* _Required task_
Transcribe the part that opens with the line containing "scientific name: Perdita" and closes with the line containing "order: Polypodiales", both of those lines included.

** START OF Material to process **

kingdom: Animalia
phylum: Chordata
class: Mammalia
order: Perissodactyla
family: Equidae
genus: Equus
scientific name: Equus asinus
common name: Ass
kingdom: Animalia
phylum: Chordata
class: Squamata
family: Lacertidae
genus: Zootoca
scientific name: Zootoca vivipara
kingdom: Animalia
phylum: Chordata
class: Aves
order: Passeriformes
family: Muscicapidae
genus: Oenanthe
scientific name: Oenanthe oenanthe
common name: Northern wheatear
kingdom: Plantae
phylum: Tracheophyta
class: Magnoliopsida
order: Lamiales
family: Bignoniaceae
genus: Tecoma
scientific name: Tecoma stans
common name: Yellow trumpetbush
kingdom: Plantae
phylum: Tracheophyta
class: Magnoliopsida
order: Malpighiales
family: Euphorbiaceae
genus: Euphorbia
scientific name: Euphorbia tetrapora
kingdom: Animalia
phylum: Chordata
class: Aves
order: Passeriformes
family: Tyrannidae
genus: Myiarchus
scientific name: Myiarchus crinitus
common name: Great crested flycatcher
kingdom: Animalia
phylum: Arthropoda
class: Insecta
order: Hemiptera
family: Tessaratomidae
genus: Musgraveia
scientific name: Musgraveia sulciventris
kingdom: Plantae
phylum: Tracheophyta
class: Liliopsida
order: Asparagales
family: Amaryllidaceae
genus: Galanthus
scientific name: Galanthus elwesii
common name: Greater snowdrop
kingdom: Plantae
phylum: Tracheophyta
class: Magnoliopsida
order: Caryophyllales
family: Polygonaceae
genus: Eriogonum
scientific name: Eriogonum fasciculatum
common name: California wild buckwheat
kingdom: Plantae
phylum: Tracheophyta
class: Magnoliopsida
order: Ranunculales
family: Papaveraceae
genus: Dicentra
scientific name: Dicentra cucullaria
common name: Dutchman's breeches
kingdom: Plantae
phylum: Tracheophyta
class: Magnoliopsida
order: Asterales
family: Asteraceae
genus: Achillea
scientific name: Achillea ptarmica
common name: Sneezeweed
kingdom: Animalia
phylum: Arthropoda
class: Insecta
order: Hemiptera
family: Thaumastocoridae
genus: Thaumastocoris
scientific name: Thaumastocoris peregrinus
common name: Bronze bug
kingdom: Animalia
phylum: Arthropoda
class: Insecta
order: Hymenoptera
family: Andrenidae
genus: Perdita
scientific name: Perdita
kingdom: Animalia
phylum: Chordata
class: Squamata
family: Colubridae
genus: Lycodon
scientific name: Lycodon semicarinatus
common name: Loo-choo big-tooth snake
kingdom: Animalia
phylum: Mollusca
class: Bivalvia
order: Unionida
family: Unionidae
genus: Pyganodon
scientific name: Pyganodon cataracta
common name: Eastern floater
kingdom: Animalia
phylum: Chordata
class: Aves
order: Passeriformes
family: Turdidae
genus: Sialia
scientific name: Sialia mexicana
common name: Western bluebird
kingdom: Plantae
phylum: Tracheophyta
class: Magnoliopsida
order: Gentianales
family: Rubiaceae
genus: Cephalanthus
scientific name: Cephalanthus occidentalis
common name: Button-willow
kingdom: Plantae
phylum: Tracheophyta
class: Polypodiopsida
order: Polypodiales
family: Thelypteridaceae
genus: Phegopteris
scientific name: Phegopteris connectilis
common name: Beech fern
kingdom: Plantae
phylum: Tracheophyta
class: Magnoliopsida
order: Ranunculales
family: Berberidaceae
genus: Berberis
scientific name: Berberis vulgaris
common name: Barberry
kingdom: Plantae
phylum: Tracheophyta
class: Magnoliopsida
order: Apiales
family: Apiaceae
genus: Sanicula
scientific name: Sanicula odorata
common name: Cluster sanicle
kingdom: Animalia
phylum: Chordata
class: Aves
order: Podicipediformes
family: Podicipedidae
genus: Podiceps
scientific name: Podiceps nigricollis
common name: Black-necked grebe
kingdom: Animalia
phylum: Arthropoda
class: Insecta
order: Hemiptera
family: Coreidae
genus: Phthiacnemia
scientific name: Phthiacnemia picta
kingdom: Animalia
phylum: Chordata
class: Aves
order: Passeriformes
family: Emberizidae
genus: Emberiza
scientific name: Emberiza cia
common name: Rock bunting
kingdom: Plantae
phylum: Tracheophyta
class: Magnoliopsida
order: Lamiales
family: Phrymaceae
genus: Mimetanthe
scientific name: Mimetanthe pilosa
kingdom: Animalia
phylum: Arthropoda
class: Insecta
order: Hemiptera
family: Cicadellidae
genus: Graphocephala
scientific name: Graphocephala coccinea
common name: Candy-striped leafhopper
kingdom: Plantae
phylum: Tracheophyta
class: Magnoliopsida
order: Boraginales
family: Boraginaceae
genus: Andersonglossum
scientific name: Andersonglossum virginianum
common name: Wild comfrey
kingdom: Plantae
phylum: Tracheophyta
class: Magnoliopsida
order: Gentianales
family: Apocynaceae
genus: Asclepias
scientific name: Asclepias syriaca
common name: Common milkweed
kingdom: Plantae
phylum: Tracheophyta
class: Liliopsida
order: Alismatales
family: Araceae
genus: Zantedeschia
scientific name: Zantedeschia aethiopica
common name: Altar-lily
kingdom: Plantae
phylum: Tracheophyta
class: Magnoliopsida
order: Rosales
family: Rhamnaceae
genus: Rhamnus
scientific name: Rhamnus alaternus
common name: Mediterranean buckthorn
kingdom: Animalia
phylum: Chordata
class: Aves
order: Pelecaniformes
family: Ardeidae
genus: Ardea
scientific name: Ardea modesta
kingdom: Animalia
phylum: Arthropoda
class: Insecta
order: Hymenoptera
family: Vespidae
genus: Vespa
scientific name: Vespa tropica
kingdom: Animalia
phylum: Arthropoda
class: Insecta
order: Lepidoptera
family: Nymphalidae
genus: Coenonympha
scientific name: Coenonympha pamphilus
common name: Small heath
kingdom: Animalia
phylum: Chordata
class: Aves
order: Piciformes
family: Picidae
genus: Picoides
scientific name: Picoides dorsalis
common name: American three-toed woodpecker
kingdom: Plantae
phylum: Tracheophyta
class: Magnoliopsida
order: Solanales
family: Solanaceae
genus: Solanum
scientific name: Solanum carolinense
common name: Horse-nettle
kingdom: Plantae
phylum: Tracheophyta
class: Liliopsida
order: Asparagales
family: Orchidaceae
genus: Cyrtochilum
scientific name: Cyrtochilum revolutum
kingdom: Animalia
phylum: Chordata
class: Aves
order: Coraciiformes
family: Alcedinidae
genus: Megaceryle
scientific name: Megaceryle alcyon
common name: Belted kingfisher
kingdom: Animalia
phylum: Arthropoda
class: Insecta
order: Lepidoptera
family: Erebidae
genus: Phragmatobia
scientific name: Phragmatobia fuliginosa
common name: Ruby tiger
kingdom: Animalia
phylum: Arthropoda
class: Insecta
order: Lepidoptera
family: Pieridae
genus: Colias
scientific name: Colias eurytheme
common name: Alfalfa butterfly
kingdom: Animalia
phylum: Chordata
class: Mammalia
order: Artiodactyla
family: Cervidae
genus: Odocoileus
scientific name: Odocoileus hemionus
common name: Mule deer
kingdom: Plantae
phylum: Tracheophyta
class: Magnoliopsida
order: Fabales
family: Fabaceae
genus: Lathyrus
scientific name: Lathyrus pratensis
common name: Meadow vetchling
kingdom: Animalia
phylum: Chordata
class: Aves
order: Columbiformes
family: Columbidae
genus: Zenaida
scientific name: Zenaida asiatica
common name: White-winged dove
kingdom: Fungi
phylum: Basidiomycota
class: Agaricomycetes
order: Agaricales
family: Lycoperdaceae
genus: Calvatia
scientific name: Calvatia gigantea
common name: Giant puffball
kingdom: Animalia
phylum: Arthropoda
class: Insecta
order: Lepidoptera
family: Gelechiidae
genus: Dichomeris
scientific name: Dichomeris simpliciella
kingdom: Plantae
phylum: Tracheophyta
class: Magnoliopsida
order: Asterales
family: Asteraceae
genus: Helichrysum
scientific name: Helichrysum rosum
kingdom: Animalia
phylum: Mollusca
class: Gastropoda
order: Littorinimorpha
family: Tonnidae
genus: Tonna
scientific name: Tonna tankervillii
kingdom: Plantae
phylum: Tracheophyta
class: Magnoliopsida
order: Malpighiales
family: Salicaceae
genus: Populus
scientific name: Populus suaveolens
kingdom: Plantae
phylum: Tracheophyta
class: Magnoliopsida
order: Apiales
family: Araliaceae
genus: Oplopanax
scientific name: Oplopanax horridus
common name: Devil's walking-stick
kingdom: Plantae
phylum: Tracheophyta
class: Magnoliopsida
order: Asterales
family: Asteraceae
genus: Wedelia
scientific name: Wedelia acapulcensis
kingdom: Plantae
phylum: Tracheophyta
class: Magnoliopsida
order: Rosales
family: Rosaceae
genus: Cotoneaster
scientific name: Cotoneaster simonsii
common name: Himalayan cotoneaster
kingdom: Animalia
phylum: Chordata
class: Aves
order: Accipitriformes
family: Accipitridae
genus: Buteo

** END OF Material to process **

* _Complete answer_
scientific name: Perdita
kingdom: Animalia
phylum: Chordata
class: Squamata
family: Colubridae
genus: Lycodon
scientific name: Lycodon semicarinatus
common name: Loo-choo big-tooth snake
kingdom: Animalia
phylum: Mollusca
class: Bivalvia
order: Unionida
family: Unionidae
genus: Pyganodon
scientific name: Pyganodon cataracta
common name: Eastern floater
kingdom: Animalia
phylum: Chordata
class: Aves
order: Passeriformes
family: Turdidae
genus: Sialia
scientific name: Sialia mexicana
common name: Western bluebird
kingdom: Plantae
phylum: Tracheophyta
class: Magnoliopsida
order: Gentianales
family: Rubiaceae
genus: Cephalanthus
scientific name: Cephalanthus occidentalis
common name: Button-willow
kingdom: Plantae
phylum: Tracheophyta
class: Polypodiopsida
order: Polypodiales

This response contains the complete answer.